Exercise directions> Rewrite each of the items below, swapping every instance of "greatest value displayed" for "largest value shown" and changing nothing else.

Items from a data collection>
-- -- --
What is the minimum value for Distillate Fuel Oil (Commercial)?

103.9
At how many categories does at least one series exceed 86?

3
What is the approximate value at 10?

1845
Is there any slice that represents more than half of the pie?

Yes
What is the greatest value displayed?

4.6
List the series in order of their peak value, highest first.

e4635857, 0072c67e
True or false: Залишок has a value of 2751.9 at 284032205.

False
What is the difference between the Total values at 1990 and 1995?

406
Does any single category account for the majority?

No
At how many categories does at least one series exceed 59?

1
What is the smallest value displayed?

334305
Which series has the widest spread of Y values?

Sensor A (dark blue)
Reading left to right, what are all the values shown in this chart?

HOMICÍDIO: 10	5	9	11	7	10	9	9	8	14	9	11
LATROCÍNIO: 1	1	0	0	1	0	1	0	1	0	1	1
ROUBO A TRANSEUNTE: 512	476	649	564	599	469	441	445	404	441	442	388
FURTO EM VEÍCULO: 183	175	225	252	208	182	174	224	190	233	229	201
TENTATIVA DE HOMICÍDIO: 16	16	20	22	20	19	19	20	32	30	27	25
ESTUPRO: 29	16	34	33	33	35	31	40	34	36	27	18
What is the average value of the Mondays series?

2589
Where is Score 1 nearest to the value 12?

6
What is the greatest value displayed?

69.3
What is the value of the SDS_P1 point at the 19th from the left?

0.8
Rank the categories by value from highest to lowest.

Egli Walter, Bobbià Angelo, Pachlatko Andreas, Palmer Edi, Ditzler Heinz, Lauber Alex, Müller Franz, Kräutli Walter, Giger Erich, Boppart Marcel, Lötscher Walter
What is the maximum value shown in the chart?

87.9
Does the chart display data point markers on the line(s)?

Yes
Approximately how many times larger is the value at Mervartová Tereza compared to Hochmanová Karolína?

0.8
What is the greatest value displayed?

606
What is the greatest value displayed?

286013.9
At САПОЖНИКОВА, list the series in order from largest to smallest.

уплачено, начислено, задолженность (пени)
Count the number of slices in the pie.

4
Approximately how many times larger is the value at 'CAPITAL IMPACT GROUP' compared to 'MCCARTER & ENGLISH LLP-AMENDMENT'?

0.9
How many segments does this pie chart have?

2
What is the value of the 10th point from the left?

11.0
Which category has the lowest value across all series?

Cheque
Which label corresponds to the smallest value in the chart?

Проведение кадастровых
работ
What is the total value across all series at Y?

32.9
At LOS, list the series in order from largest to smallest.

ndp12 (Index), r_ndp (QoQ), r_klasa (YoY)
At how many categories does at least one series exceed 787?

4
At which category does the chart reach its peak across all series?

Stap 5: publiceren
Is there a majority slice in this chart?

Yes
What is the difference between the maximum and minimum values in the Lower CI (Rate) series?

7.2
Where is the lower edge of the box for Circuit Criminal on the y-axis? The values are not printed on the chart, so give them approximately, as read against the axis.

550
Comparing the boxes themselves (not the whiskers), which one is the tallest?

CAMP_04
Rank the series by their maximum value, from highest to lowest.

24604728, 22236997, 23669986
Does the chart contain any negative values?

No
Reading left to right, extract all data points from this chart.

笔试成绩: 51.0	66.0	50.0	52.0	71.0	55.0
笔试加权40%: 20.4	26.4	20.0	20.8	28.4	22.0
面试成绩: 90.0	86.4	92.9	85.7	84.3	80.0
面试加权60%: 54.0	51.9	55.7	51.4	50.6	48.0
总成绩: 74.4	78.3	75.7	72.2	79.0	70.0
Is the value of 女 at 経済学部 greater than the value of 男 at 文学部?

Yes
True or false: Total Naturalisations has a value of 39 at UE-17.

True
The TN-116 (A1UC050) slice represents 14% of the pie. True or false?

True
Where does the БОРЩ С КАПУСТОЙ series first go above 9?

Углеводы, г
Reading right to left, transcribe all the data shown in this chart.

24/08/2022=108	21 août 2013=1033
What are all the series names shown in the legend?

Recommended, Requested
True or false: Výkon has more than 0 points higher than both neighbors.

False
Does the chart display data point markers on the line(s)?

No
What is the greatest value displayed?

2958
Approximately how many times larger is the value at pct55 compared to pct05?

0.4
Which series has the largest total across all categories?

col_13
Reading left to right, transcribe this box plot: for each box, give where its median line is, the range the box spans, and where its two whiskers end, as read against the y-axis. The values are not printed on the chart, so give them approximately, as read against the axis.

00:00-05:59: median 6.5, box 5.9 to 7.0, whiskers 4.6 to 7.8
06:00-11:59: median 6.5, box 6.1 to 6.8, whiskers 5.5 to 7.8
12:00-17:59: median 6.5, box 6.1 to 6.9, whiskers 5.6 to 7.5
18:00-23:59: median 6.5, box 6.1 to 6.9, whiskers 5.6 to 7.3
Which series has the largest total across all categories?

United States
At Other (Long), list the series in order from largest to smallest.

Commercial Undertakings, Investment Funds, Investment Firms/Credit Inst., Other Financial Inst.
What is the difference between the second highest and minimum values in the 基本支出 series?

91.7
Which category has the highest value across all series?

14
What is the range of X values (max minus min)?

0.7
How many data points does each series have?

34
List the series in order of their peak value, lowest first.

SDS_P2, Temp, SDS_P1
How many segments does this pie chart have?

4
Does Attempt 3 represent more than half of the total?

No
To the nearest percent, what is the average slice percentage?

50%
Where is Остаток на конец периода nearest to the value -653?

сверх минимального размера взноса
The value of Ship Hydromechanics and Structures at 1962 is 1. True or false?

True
-- -- --
Exercise answer>
What is the minimum value for Distillate Fuel Oil (Commercial)?

103.9
At how many categories does at least one series exceed 86?

3
What is the approximate value at 10?

1845
Is there any slice that represents more than half of the pie?

Yes
What is the largest value shown?

4.6
List the series in order of their peak value, highest first.

e4635857, 0072c67e
True or false: Залишок has a value of 2751.9 at 284032205.

False
What is the difference between the Total values at 1990 and 1995?

406
Does any single category account for the majority?

No
At how many categories does at least one series exceed 59?

1
What is the smallest value displayed?

334305
Which series has the widest spread of Y values?

Sensor A (dark blue)
Reading left to right, what are all the values shown in this chart?

HOMICÍDIO: 10	5	9	11	7	10	9	9	8	14	9	11
LATROCÍNIO: 1	1	0	0	1	0	1	0	1	0	1	1
ROUBO A TRANSEUNTE: 512	476	649	564	599	469	441	445	404	441	442	388
FURTO EM VEÍCULO: 183	175	225	252	208	182	174	224	190	233	229	201
TENTATIVA DE HOMICÍDIO: 16	16	20	22	20	19	19	20	32	30	27	25
ESTUPRO: 29	16	34	33	33	35	31	40	34	36	27	18
What is the average value of the Mondays series?

2589
Where is Score 1 nearest to the value 12?

6
What is the largest value shown?

69.3
What is the value of the SDS_P1 point at the 19th from the left?

0.8
Rank the categories by value from highest to lowest.

Egli Walter, Bobbià Angelo, Pachlatko Andreas, Palmer Edi, Ditzler Heinz, Lauber Alex, Müller Franz, Kräutli Walter, Giger Erich, Boppart Marcel, Lötscher Walter
What is the maximum value shown in the chart?

87.9
Does the chart display data point markers on the line(s)?

Yes
Approximately how many times larger is the value at Mervartová Tereza compared to Hochmanová Karolína?

0.8
What is the largest value shown?

606
What is the largest value shown?

286013.9
At САПОЖНИКОВА, list the series in order from largest to smallest.

уплачено, начислено, задолженность (пени)
Count the number of slices in the pie.

4
Approximately how many times larger is the value at 'CAPITAL IMPACT GROUP' compared to 'MCCARTER & ENGLISH LLP-AMENDMENT'?

0.9
How many segments does this pie chart have?

2
What is the value of the 10th point from the left?

11.0
Which category has the lowest value across all series?

Cheque
Which label corresponds to the smallest value in the chart?

Проведение кадастровых
работ
What is the total value across all series at Y?

32.9
At LOS, list the series in order from largest to smallest.

ndp12 (Index), r_ndp (QoQ), r_klasa (YoY)
At how many categories does at least one series exceed 787?

4
At which category does the chart reach its peak across all series?

Stap 5: publiceren
Is there a majority slice in this chart?

Yes
What is the difference between the maximum and minimum values in the Lower CI (Rate) series?

7.2
Where is the lower edge of the box for Circuit Criminal on the y-axis? The values are not printed on the chart, so give them approximately, as read against the axis.

550
Comparing the boxes themselves (not the whiskers), which one is the tallest?

CAMP_04
Rank the series by their maximum value, from highest to lowest.

24604728, 22236997, 23669986
Does the chart contain any negative values?

No
Reading left to right, extract all data points from this chart.

笔试成绩: 51.0	66.0	50.0	52.0	71.0	55.0
笔试加权40%: 20.4	26.4	20.0	20.8	28.4	22.0
面试成绩: 90.0	86.4	92.9	85.7	84.3	80.0
面试加权60%: 54.0	51.9	55.7	51.4	50.6	48.0
总成绩: 74.4	78.3	75.7	72.2	79.0	70.0
Is the value of 女 at 経済学部 greater than the value of 男 at 文学部?

Yes
True or false: Total Naturalisations has a value of 39 at UE-17.

True
The TN-116 (A1UC050) slice represents 14% of the pie. True or false?

True
Where does the БОРЩ С КАПУСТОЙ series first go above 9?

Углеводы, г
Reading right to left, transcribe all the data shown in this chart.

24/08/2022=108	21 août 2013=1033
What are all the series names shown in the legend?

Recommended, Requested
True or false: Výkon has more than 0 points higher than both neighbors.

False
Does the chart display data point markers on the line(s)?

No
What is the largest value shown?

2958
Approximately how many times larger is the value at pct55 compared to pct05?

0.4
Which series has the largest total across all categories?

col_13
Reading left to right, transcribe this box plot: for each box, give where its median line is, the range the box spans, and where its two whiskers end, as read against the y-axis. The values are not printed on the chart, so give them approximately, as read against the axis.

00:00-05:59: median 6.5, box 5.9 to 7.0, whiskers 4.6 to 7.8
06:00-11:59: median 6.5, box 6.1 to 6.8, whiskers 5.5 to 7.8
12:00-17:59: median 6.5, box 6.1 to 6.9, whiskers 5.6 to 7.5
18:00-23:59: median 6.5, box 6.1 to 6.9, whiskers 5.6 to 7.3
Which series has the largest total across all categories?

United States
At Other (Long), list the series in order from largest to smallest.

Commercial Undertakings, Investment Funds, Investment Firms/Credit Inst., Other Financial Inst.
What is the difference between the second highest and minimum values in the 基本支出 series?

91.7
Which category has the highest value across all series?

14
What is the range of X values (max minus min)?

0.7
How many data points does each series have?

34
List the series in order of their peak value, lowest first.

SDS_P2, Temp, SDS_P1
How many segments does this pie chart have?

4
Does Attempt 3 represent more than half of the total?

No
To the nearest percent, what is the average slice percentage?

50%
Where is Остаток на конец периода nearest to the value -653?

сверх минимального размера взноса
The value of Ship Hydromechanics and Structures at 1962 is 1. True or false?

True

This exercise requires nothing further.